In conclusion, this research highlights the significant potential of using cuttlebone waste as a sustainable, eco-friendly resource for developing adsorbent materials. The study demonstrates the effectiveness of cuttlebone as both an adsorbent and a supporting phase for polyaniline (PANI). SEM analysis of PANI, cuttlebone (CB), and the PANI/CB nanocomposite revealed distinct surface morphologies. PANI exhibited agglomerations that obscured its original porous structure and stacked nanosheets, while CB particles were heterogeneous in size, ranging from fine to large, flaky particles. The BET surface area showed a decrease from 92.64 m²/g for CB to 31.58 m²/g for PANI/CB. Under optimal conditions (room temperature, 0.2 g/L adsorbent dose, and pH 7), the caffeine removal efficiency was 62.54%, 66.98%, and 80.73% for CB, PANI, and PANI/CB, respectively.
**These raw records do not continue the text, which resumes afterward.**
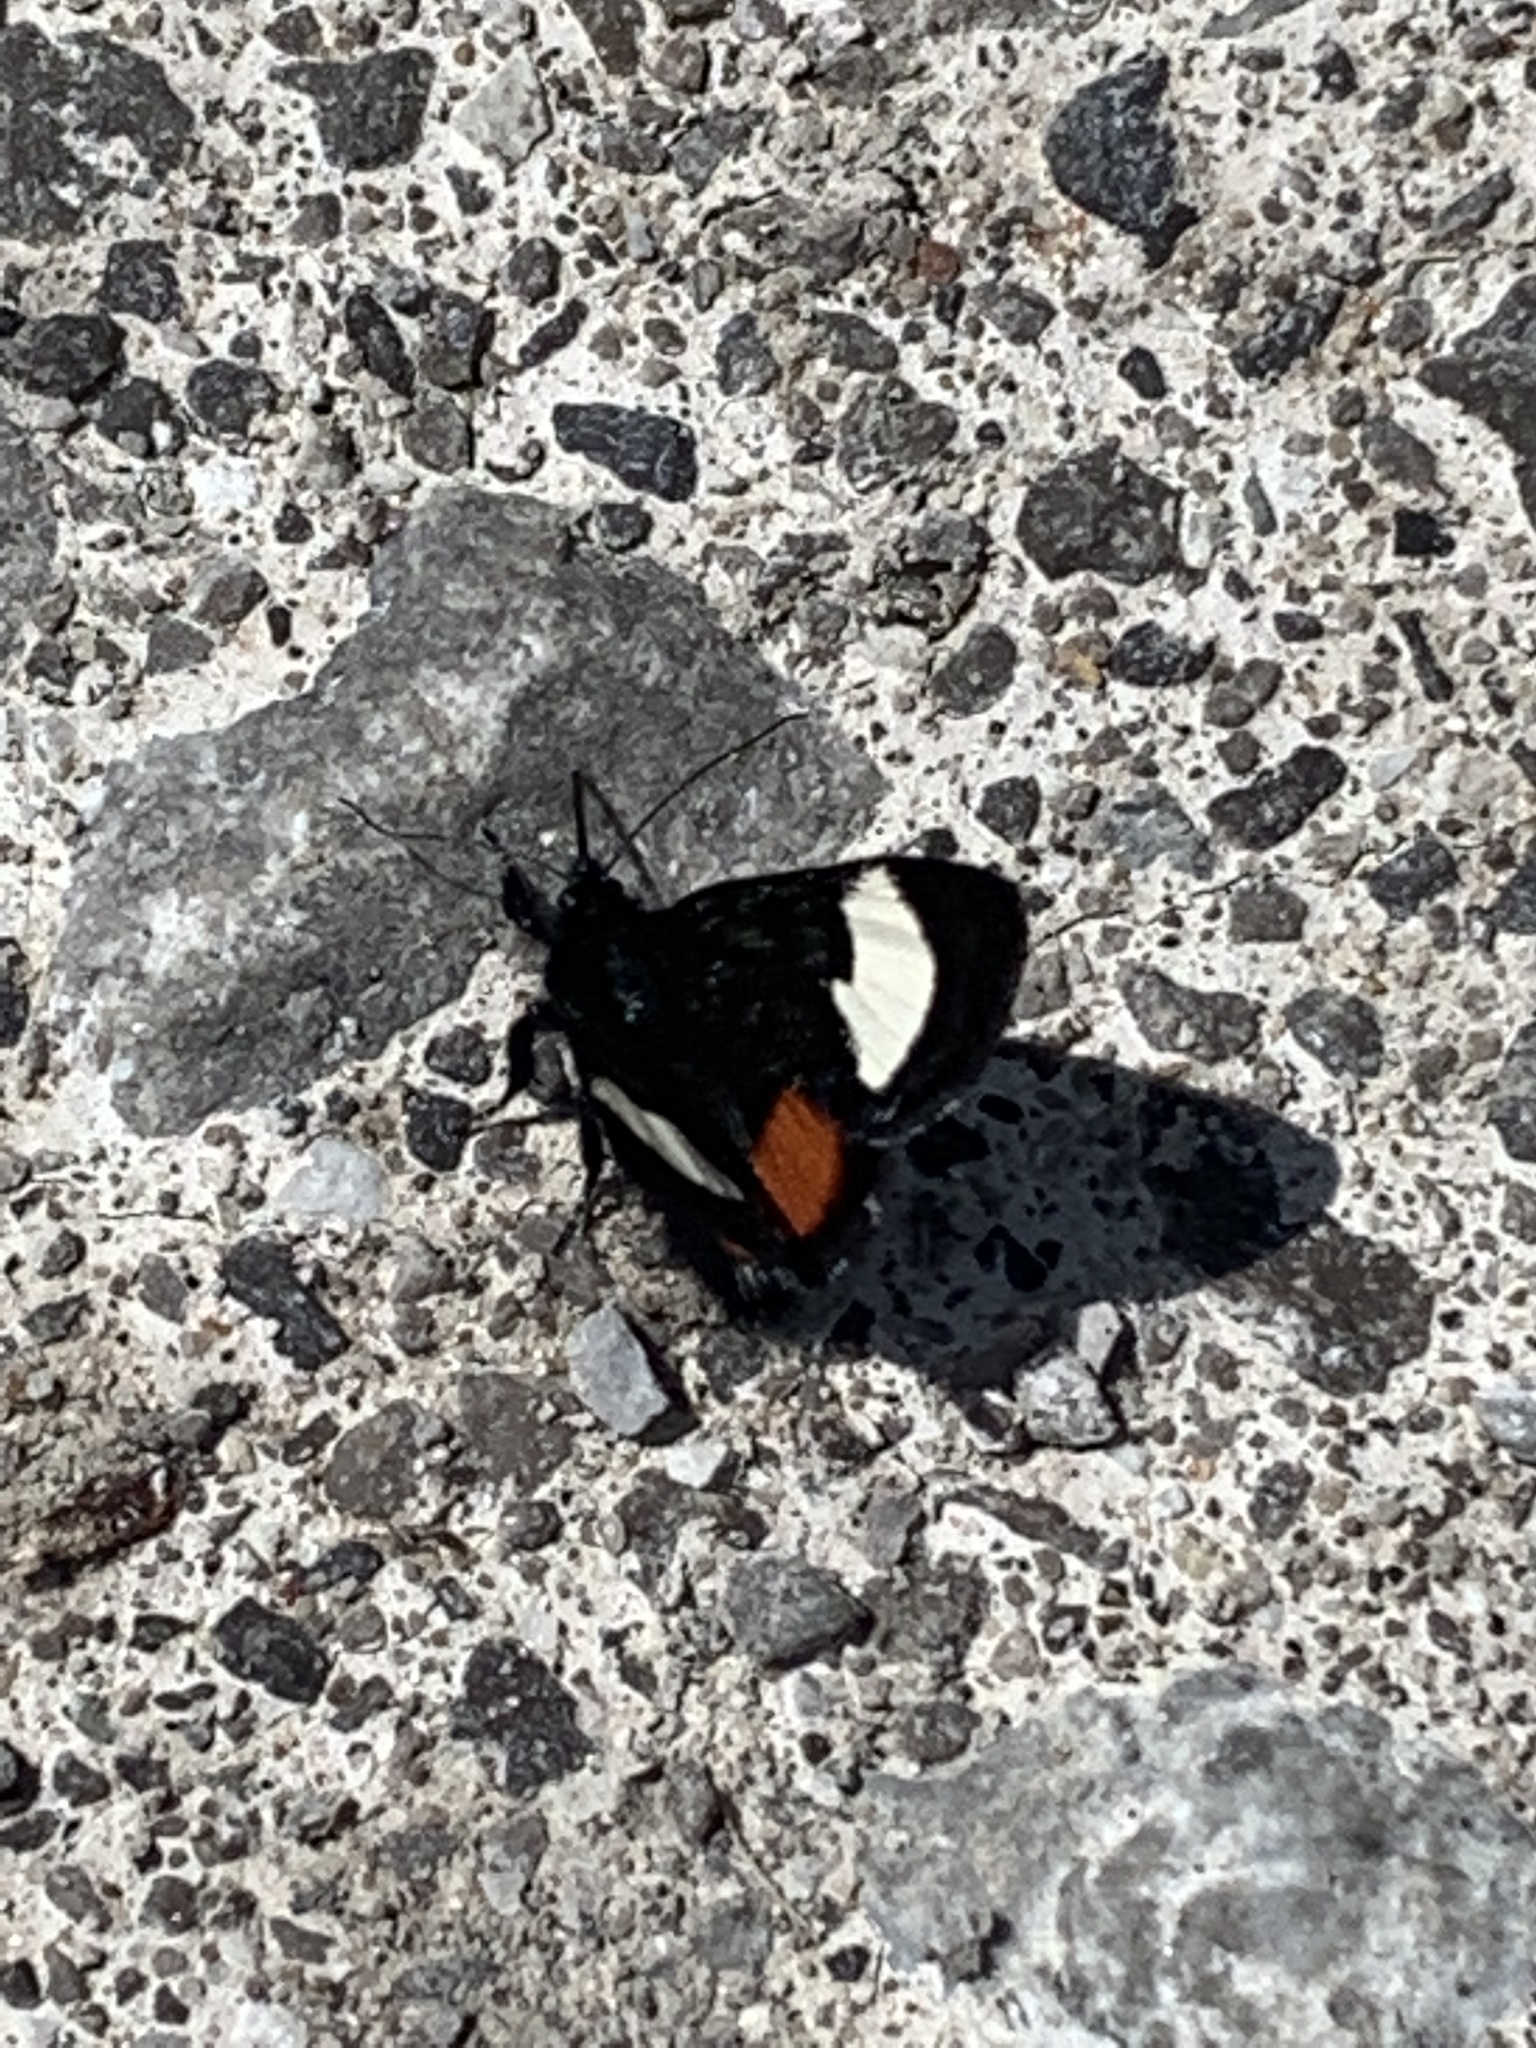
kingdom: Animalia
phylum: Arthropoda
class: Insecta
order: Lepidoptera
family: Noctuidae
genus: Psychomorpha
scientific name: Psychomorpha epimenis
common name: Grapevine epimenis moth
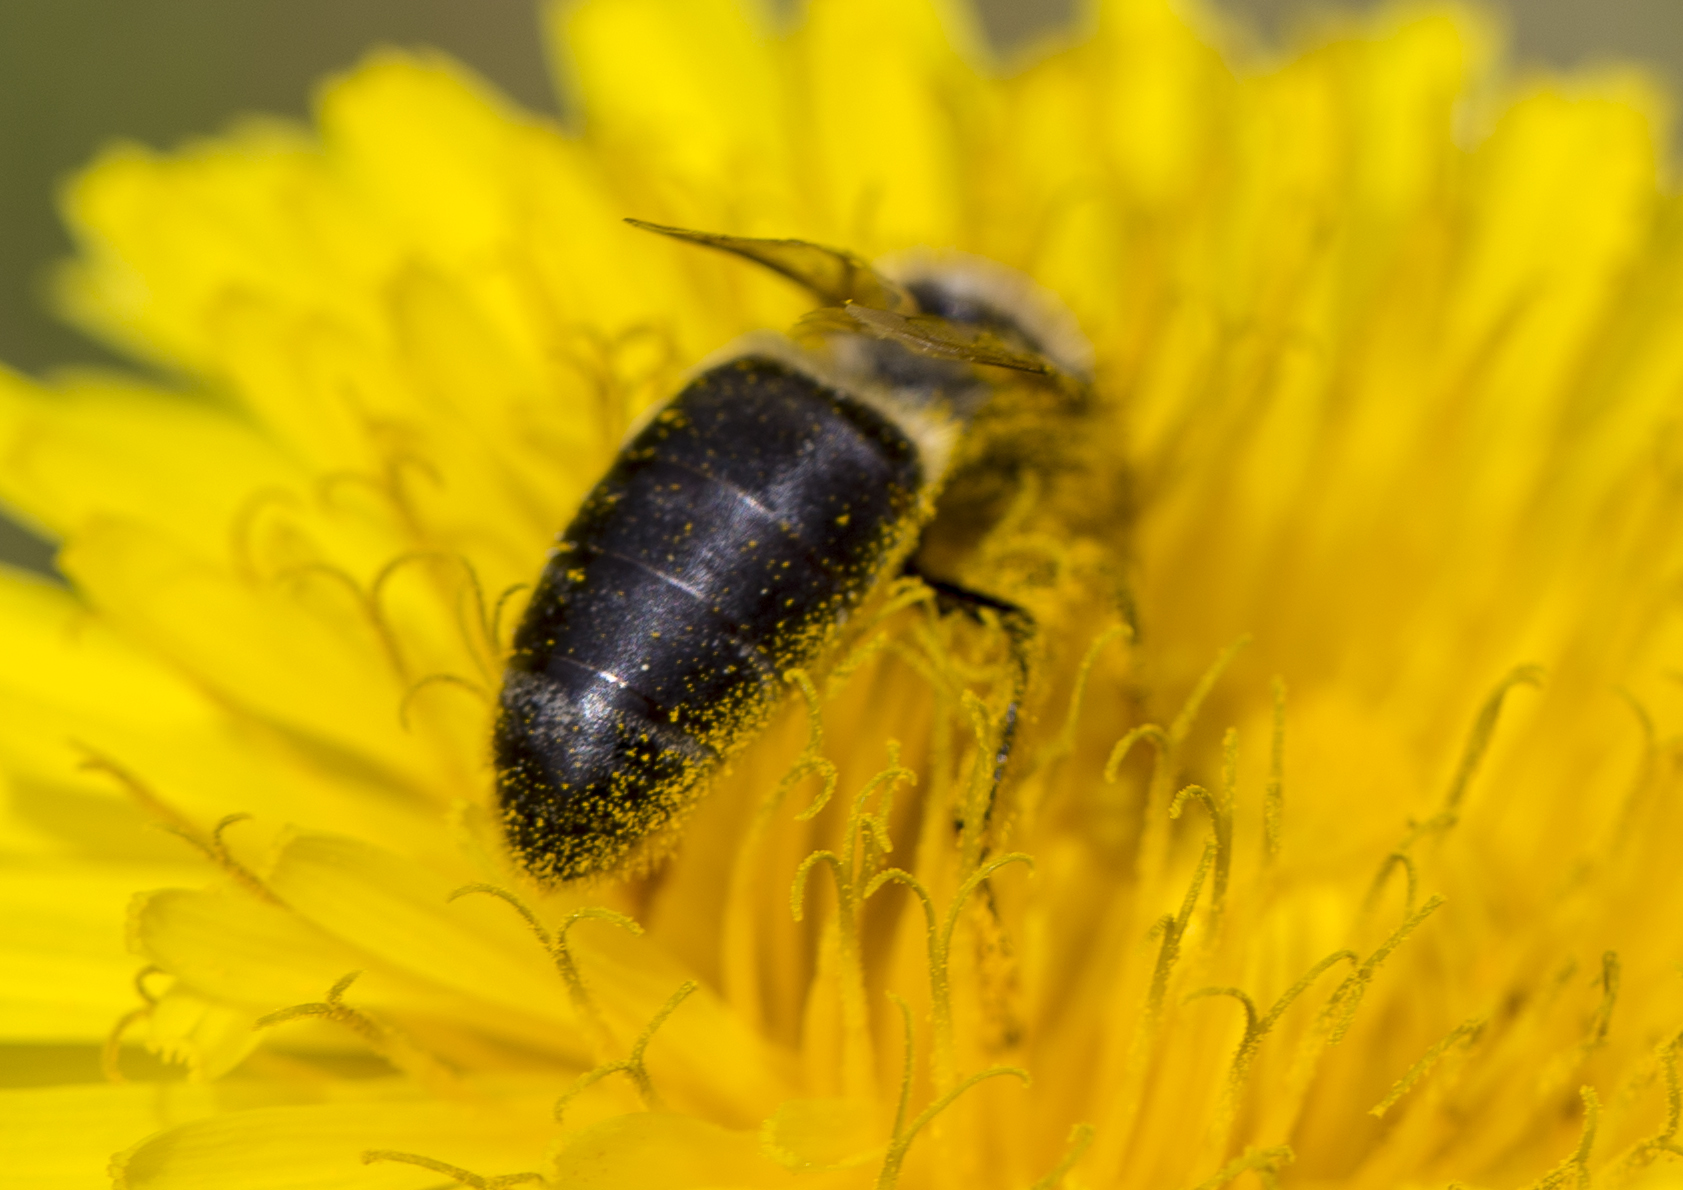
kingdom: Animalia
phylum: Arthropoda
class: Insecta
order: Hymenoptera
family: Apidae
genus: Apis
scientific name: Apis mellifera
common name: Honey bee
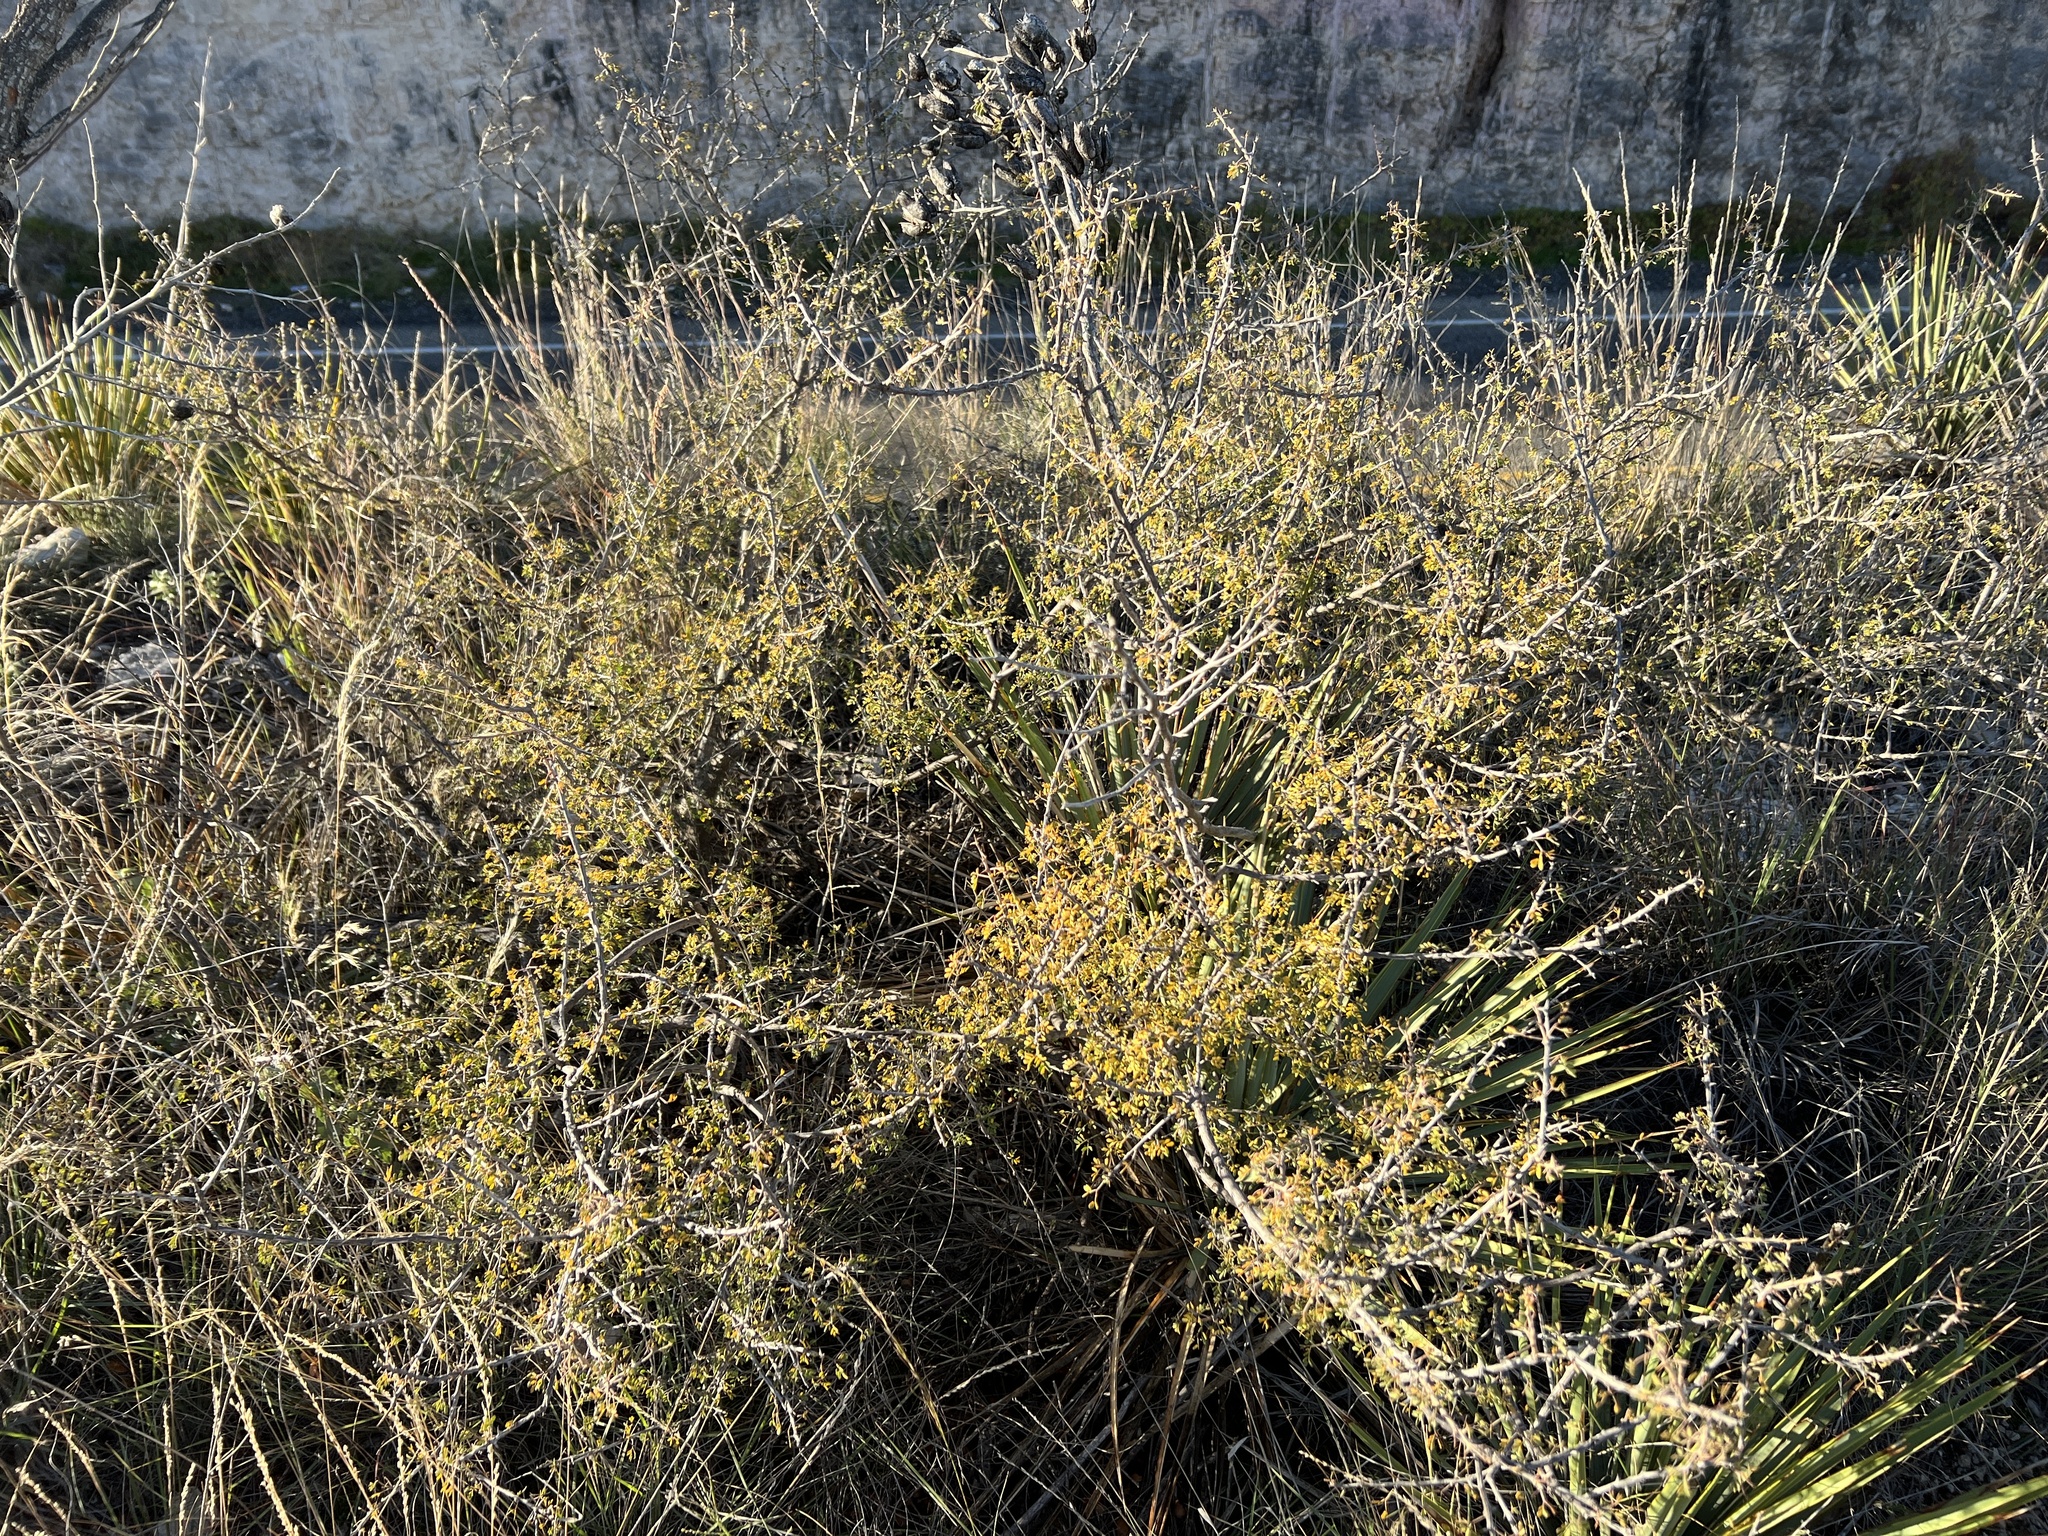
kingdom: Plantae
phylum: Tracheophyta
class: Magnoliopsida
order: Fabales
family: Fabaceae
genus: Mimosa
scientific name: Mimosa borealis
Adsorption kinetics were best described by the Mixed 1,2 order and Avrami models. Langmuir isotherms indicated maximum caffeine adsorption capacities of 50.01, 62.74, and 108.33 mg/g for CB, PANI, and PANI/CB, respectively. This innovative approach not only offers a solution to waste management issues but also contributes to the development of novel, efficient adsorbents. The promising results open new avenues for research and applications, encouraging the further exploration of natural and waste-derived materials for advanced environmental solutions.